E com relação ao roteiro?

É a mesma coisa. O roteiro, no meu caso, por exemplo, não é feito de uma forma convencional, não é um roteiro com cenas detalhadas, nem com diálogos pré-escritos. Porque no caso da mistura de realidade com ficção, se você amarra demais o diálogo, você tira a liberdade do ator, e ele tem que improvisar para se encaixar no modelo do não ator. Se ele está com o diálogo armado, isso não é possível, os diálogo do ator e do não ator vão brigar. Então o roteiro para o meu estilo de cinema é apenas indicativo, ele é mais um guia de trabalho do que um roteiro convencional. A câmera também tem que ter liberdade, eu não posso estar com uma câmera preestabelecida, que vai fazer tal plano e usar tal lente. Eu tenho que ter liberdade na hora de escolher a posição de câmera, enfim, ter liberdade de fazer a câmera que eu interpreto naquele momento, então isso não pode estar preestabelecido num roteiro. O que está preestabelecido no roteiro é a intenção daquela sequência, daquela cena.

Você produziu bastante durante a ditadura no Brasil, período em que as liberdades individuais eram cerceadas. Quais mudanças você viu se efetivaram no campo da produção artística desde então?

Nessa época, o principal objetivo do nosso trabalho era lutar contra a ditadura. Era um trabalho político, a gente usava o cinema para atuar politicamente. Uns iam para a guerrilha, outros iam trabalhar em sindicatos, outros para o movimento operário, outros para a igreja, eu fui para o cinema. O cinema era para mim uma arma política para lutar contra a ditadura. Quando acabou a ditadura, evidentemente isso não fazia mais sentido, mas os problemas continuam, os filmes documentários continuam lidando com a questão social do Brasil até recentemente. No Meio do Rio Entre as Árvores é um filme que trata da questão do direito dos ribeirinhos. O último filme que eu fiz, o Transanarquia, trata da questão da liberdade na internet. Então acho que muda a forma de lutar, mas não muda o objetivo.

Você acredita então que exista uma função social do artista?

Eu acho que o artista sempre tem uma função social. Mesmo aquele que a gente pode chamar de alienado, se ele é bom, está sempre inserido na sociedade, com uma visão crítica. Se o artista não for transgressor, se ele não for crítico, ele fica sem valor. Toda boa arte é transgressora.

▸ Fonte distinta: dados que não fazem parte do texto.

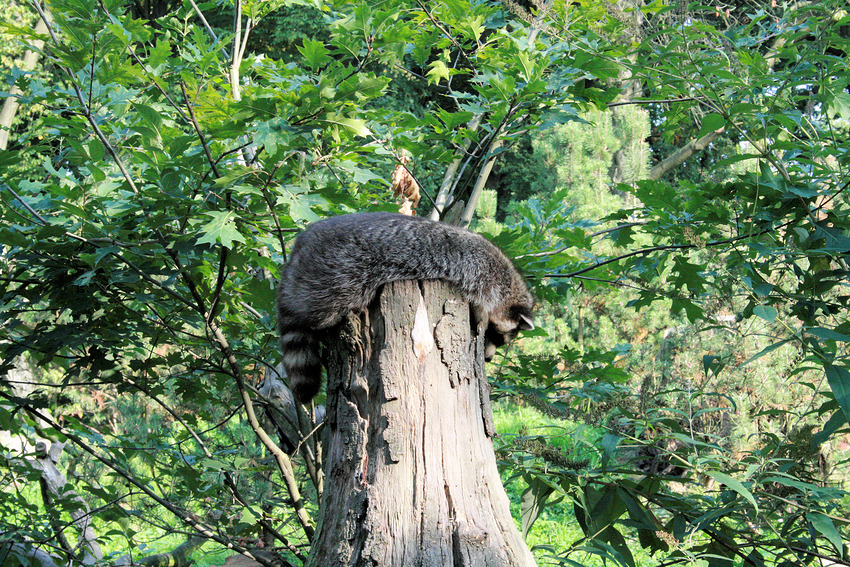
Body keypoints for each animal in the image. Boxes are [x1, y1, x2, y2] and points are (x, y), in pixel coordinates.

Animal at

Você já disse que é o artista quem vai apontar o caminho, para onde vamos. Você consegue ver isso acontecendo hoje?

Sim, isso acontece em toda boa arte, a arte sempre antecedeu os fatos. Os artistas, pela sensibilidade, pela liberdade de expressão que eles podem ter, antevêm aquilo que vai acontecer. Então, não é assim uma previsão de cartomante, mas eu acho que a arte sempre antecede os grandes movimentos culturais da sociedade.

E o que te anima do que é produzido artisticamente?

A arte hoje está muito complexa e, por outro lado, está muito presente. Ela saiu do âmbito fechado dos museus, das galerias e está nas ruas, está em todo lugar, em tudo hoje você põe se manifestar artisticamente. Enfim, o artista hoje é múltiplo, ele atua de forma múltipla. Acho que a gente vive um momento muito interessante, também na divulgação da arte. A internet liberou muito a arte dos lugares tradicionais de atuação e lançou para todo mundo.

E quais são os seus planos para o futuro, ou para os próximos anos, pelo menos, se é que dá para fazer uma previsão?

Não da para prever, a gente vive um pouco o dia. Carpe diem, viver um dia após o outro. Primeiro porque quando a gente fica mais velho, a sensação do tempo fica mais premente; é mais importante realizar algo agora do que daqui a dez anos. Mas o trabalho tem que ter certa coerência, objetivo. Eu trabalho com a imagem, com a interpretação da imagem. Em algum momento eu voltei um pouquinho as minhas origens. Eu comecei como fotógrafo e estou me dedicando bastante à fotografia. Não que eu me desinteresse pelo cinema, pois o tipo de cinema que eu faço, para mim, ainda é bastante estimulante, mas por uma série de razões e coincidências, a fotografia está me estimulando muito, então eu estou trabalhando com muito prazer em fotografia.

*Jornalista, aluna do curso de artes cênicas da UFSC.